SHORT PROBLEM A:
In the slingshot hunting thread, what size steel ammunition did lobodog2 use for the shot?

EXTRACT TO READ:

>> Begin

# 22 Yard Neck Shot



## lobodog2 (Nov 10, 2010)

Got this guy with one of Bill Hay's Resin Hathcock Snipers,(repainted hi-gloss Black) running Tex's Express Bands using 7/16" steel from Royal Steel Ball...22 yard shot, out of the basement door...185 FPS is very effective!


----------



## philly (Jun 13, 2010)

Great shooting Lobo, love the hunting posts. keep them coming. Good hunting. Tex bands rock.
Philly


----------



## lobodog2 (Nov 10, 2010)

Sorry Everyone...This post should have went on the Hunting Forum.







I do apologize.


----------



## e~shot (Jun 3, 2010)

Good shooting


----------



## bunnybuster (Dec 26, 2009)

Excellent shot!
Them grays are hard to hit. Especially on the run.


----------



## frogman (Nov 11, 2010)

No appologies necessary. Good shooting..Frogman


----------



## A+ Slingshots (Jan 22, 2010)

Well done!!!!


----------



## shot in the foot (Jan 3, 2010)

Good shooting, ive moved it for you, jeff


----------



## Nico (Sep 10, 2010)

Nice shot lobo.. Well that satisfies my curiosity for steel balls as hunting ammo thank you for posting this and again excellent shooting..


----------



## jmplsnt (Jan 1, 2010)

Good shot lobodog and congratulations. I have found squirrels much, much harder to kill than rabbits, along with being much more active. Great job and that Bill Hays frame looks sharp with the nice latex bands.


----------



## Bill Hays (Aug 9, 2010)

Alright Man!
Good shootin' there. .40 caliber lead works real well with that particular setup as well.


----------



## John-Boy (Oct 15, 2010)

Good shot!! They aren't the easiest to hit mind, i have one of those frames i must get out with it more!!


----------



## smitty (Dec 17, 2009)

Good shooting and a nice one for the stew pot ! I haven't eaten squirrel since I was fifteen years old, living in Oklahoma. Having a cool slingshot to shoot it with was a big bonus too !


----------



## FURGLE (Feb 20, 2011)

what a shot








these little tree rats are hard mate especially on the run as Bunnybuster said

KEEP ON HUNTING LADS









Atb

Ross


----------

>> End

ENTRIES SUPPLIED:
>> Begin

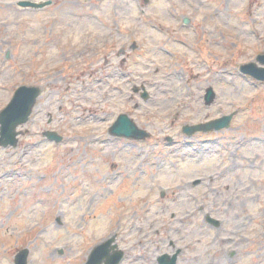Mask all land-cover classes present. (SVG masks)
<instances>
[{
  "label": "rangeland",
  "instance_id": "1",
  "mask_svg": "<svg viewBox=\"0 0 264 264\" xmlns=\"http://www.w3.org/2000/svg\"><path fill=\"white\" fill-rule=\"evenodd\" d=\"M17 1L0 0V111L21 86L44 93L18 145L0 146V264L24 248L28 264H86L111 235L122 264H159L176 250L177 264H205L218 250L264 264L254 244L229 241L264 228V82L239 71L264 52V24L252 19L264 0H53L41 10ZM54 26L62 51L27 44ZM120 47L130 83L119 97L118 75L114 85L92 73L105 57L118 64ZM133 77L151 95L139 108ZM209 86L217 97L207 106ZM121 113L151 137H112ZM232 113L229 129L182 131ZM51 130L61 143L44 136Z\"/></svg>",
  "mask_w": 264,
  "mask_h": 264
},
{
  "label": "water",
  "instance_id": "2",
  "mask_svg": "<svg viewBox=\"0 0 264 264\" xmlns=\"http://www.w3.org/2000/svg\"><path fill=\"white\" fill-rule=\"evenodd\" d=\"M49 2L33 3V2H20L21 5L32 6L34 8H42ZM264 62V57L262 58ZM242 71L247 74L253 75L257 79L264 80V69H258L252 64H247L241 67ZM212 88L209 89L207 99L208 103L212 101ZM41 89L39 87H27L21 86L15 92V95L11 102L5 107L0 113V145L16 146L17 145V127L26 123L32 112V108L39 97ZM146 97V94L144 95ZM232 116H225L210 123L204 125H198L194 127L185 126L183 128L184 132L191 135L195 131L204 130H219L223 127H227L230 123ZM112 135L119 137L133 138L137 140H143L149 136V134L144 130L139 128L133 120H131L127 115L123 114L117 119V121L112 125L110 129ZM51 140L60 141L61 136H58L55 132L48 134ZM114 238H110L102 244L96 246L92 249L88 261L86 264H119L123 257V251H115L114 254H110V248H114L117 245L114 244L110 247ZM29 250L24 249L16 256V264H27V256ZM178 257V252L173 256L163 255L159 258L161 264H176Z\"/></svg>",
  "mask_w": 264,
  "mask_h": 264
},
{
  "label": "flooded vegetation",
  "instance_id": "3",
  "mask_svg": "<svg viewBox=\"0 0 264 264\" xmlns=\"http://www.w3.org/2000/svg\"><path fill=\"white\" fill-rule=\"evenodd\" d=\"M53 4H54V2H53ZM260 14H264V11H263V13H259V12L253 13V16H254V18L262 19L259 22H255V24L262 26L264 24V16L260 15ZM60 34H61V29L54 26V27H51L50 32L46 33L45 36H43V37H41V36H34L32 38L29 37L27 39V44L28 45L40 44L41 46H43V44H45L48 41V44L51 47H54V48L62 51V45L58 43V39L60 38V36H58V35H60ZM106 48H108V47L106 46ZM125 49L126 48H124V47H120L118 50L120 52H123V50H125ZM132 49H133V47H132ZM125 54L126 55H123V57L118 62V64H117V61L113 57H105L102 67L94 70V73H92L93 75H96V74L101 73V71H102L103 79L113 81L114 85H116L114 80L118 75V83L119 84H118V87L116 86L115 88H113V90H118L119 97L121 96L120 93H126L127 84L130 83V81L127 80V76L123 73V68L125 67L127 60H128L127 50H126ZM99 79H102L101 76H99ZM132 81L134 82L131 86V91L133 93V96L130 97V100L134 101V105L136 108H139L140 107L139 100L142 98V92L141 91L137 92L136 89L138 86H141V85H139L136 82L137 81L136 77H133ZM109 87H110V85H109ZM109 92H110V89L107 88V90L105 91L106 98L110 95ZM49 121H52V117L49 119ZM229 128H227V129H229ZM200 182L193 183V185L197 186L198 184H200ZM250 223L251 222H249V224ZM217 228H223V225L219 224L217 226ZM237 231H238V233H241V237L240 238L238 237L237 239H234L231 237L229 240L230 243L234 242V243L239 244L241 242H246L247 244H254L253 248L257 247L258 253L264 255V228L262 230V235H259V231H255L253 233H250L247 228H239ZM220 245L224 246V243H221ZM213 255H214L212 257L213 261H209V262L206 261L205 264H210V263L239 264L240 260H241L239 252L234 251V250H231V251L223 250L220 252L218 250V252H213ZM254 261H256L260 264L263 263V262L261 263L262 260L260 258L254 259L252 262H254Z\"/></svg>",
  "mask_w": 264,
  "mask_h": 264
}]
</instances>
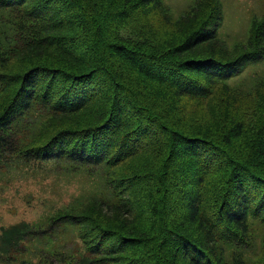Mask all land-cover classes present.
Returning a JSON list of instances; mask_svg holds the SVG:
<instances>
[{"label":"trees","instance_id":"1","mask_svg":"<svg viewBox=\"0 0 264 264\" xmlns=\"http://www.w3.org/2000/svg\"><path fill=\"white\" fill-rule=\"evenodd\" d=\"M0 8V168L89 166L110 192L0 227V245L60 230L86 264H264V80L221 83L264 55V16L228 48L218 0L176 20L159 0Z\"/></svg>","mask_w":264,"mask_h":264},{"label":"rangeland","instance_id":"2","mask_svg":"<svg viewBox=\"0 0 264 264\" xmlns=\"http://www.w3.org/2000/svg\"><path fill=\"white\" fill-rule=\"evenodd\" d=\"M171 20L188 11L193 0H159ZM221 16L215 30L217 39L228 48L245 44L253 20L264 16V0H218ZM8 12L0 8V27L6 31ZM264 80V55L246 63L240 72L221 83L243 93ZM23 170L0 168V227L25 222L33 228L44 227L57 209L75 206L80 200H108L103 171L75 167L61 162L26 165ZM65 224H60L62 229ZM0 264H86V253L74 232L52 231L24 245H0Z\"/></svg>","mask_w":264,"mask_h":264}]
</instances>
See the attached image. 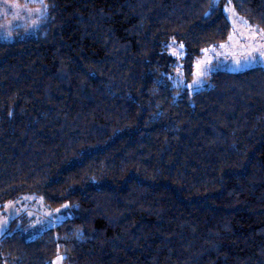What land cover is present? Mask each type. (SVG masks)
I'll list each match as a JSON object with an SVG mask.
<instances>
[{
    "label": "trees",
    "instance_id": "trees-1",
    "mask_svg": "<svg viewBox=\"0 0 264 264\" xmlns=\"http://www.w3.org/2000/svg\"><path fill=\"white\" fill-rule=\"evenodd\" d=\"M0 39V207L36 194L72 217L0 235V264H264V67L175 85L167 55L229 40L232 4L264 32V0H39Z\"/></svg>",
    "mask_w": 264,
    "mask_h": 264
},
{
    "label": "rangeland",
    "instance_id": "rangeland-1",
    "mask_svg": "<svg viewBox=\"0 0 264 264\" xmlns=\"http://www.w3.org/2000/svg\"><path fill=\"white\" fill-rule=\"evenodd\" d=\"M44 12L39 0H0V39L11 38L17 27L37 24ZM225 13L232 23V34L227 42L202 52L194 62L193 77L185 73L184 44L173 40L167 43V55L174 65L170 77L175 85L195 93L209 86L208 76L216 70L241 72L264 67V32L251 26L232 4L226 5ZM72 215L69 205L54 209L36 194L23 195L0 207V235L7 233L16 220L15 231H21L28 239L36 238ZM51 264H64V256L59 254Z\"/></svg>",
    "mask_w": 264,
    "mask_h": 264
}]
</instances>
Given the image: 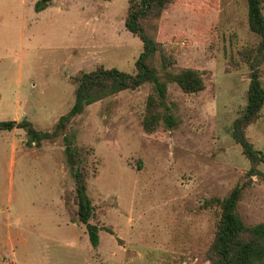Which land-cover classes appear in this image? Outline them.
I'll return each mask as SVG.
<instances>
[{"label": "rangeland", "instance_id": "obj_1", "mask_svg": "<svg viewBox=\"0 0 264 264\" xmlns=\"http://www.w3.org/2000/svg\"><path fill=\"white\" fill-rule=\"evenodd\" d=\"M38 1L0 0V121L48 131L75 102L72 77L99 66L135 73L143 43L125 27L131 0H52L37 12ZM157 39L162 80L192 69L205 83L196 94L168 84L172 127L144 130L156 96L146 84L87 107L67 128L102 228L97 249L65 205L75 182L63 137L37 148L23 130L0 131V264H211L220 214L211 201L250 179L239 214L248 226L264 222V176H249L232 137L250 84L244 55L255 57L261 41L247 0H174ZM260 70L264 87V61ZM246 134L264 153V108Z\"/></svg>", "mask_w": 264, "mask_h": 264}, {"label": "trees", "instance_id": "obj_2", "mask_svg": "<svg viewBox=\"0 0 264 264\" xmlns=\"http://www.w3.org/2000/svg\"><path fill=\"white\" fill-rule=\"evenodd\" d=\"M51 1L39 0L35 10L40 12ZM173 1L131 0L125 27L143 43V52L135 63V73L99 66L91 72L81 71L72 77L71 82L75 85V102L51 130H38L27 119L19 122L0 121V131L23 130L27 135L29 147L40 148L44 142L53 143L63 137L66 161L75 182L74 194L67 192L65 195V205L71 221L85 226L89 242L94 249L100 245L102 228L91 222L94 217V206L88 196L87 169L83 164L82 150L76 145V139L66 135L67 128L85 112L87 107L121 92L136 90L150 84L156 96L150 95L148 98L147 115L143 127L146 132L152 133L162 120L170 127L174 125L171 115L166 114L169 83H176L187 94H196L205 89L203 77L196 70L185 69L176 74L168 73L167 78L162 80L158 67L155 66L156 55L164 53L163 45L157 39L159 21ZM247 2L250 30L258 35L261 41L255 57L251 53L244 55L251 67L250 84L246 107L233 123L232 137L252 166L249 176L263 177L264 174L258 167L264 165V153L255 149L247 137L246 130L258 121L264 108V87L260 70V65L264 61V13L262 0H247ZM166 68L167 64L164 63V69ZM163 109L164 112H162ZM251 181L250 179L237 185L224 198H214L211 201L212 205L220 211L214 241L207 252V259L211 264H264V222L248 226L238 210ZM72 197H74L73 200ZM109 232L113 234L112 231L109 230Z\"/></svg>", "mask_w": 264, "mask_h": 264}, {"label": "crops", "instance_id": "obj_3", "mask_svg": "<svg viewBox=\"0 0 264 264\" xmlns=\"http://www.w3.org/2000/svg\"><path fill=\"white\" fill-rule=\"evenodd\" d=\"M55 2H52V4H54Z\"/></svg>", "mask_w": 264, "mask_h": 264}]
</instances>
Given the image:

>> End

SHORT PROBLEM B:
Extract every line of the listing above that contains the string "JSON", treating uppercase and lowercase as different.

FULL RESPONSE A:
7/16" steel from Royal Steel Ball.

FULL RESPONSE B:
Returning a JSON list of instances; mask_svg holds the SVG:
I'll list each match as a JSON object with an SVG mask.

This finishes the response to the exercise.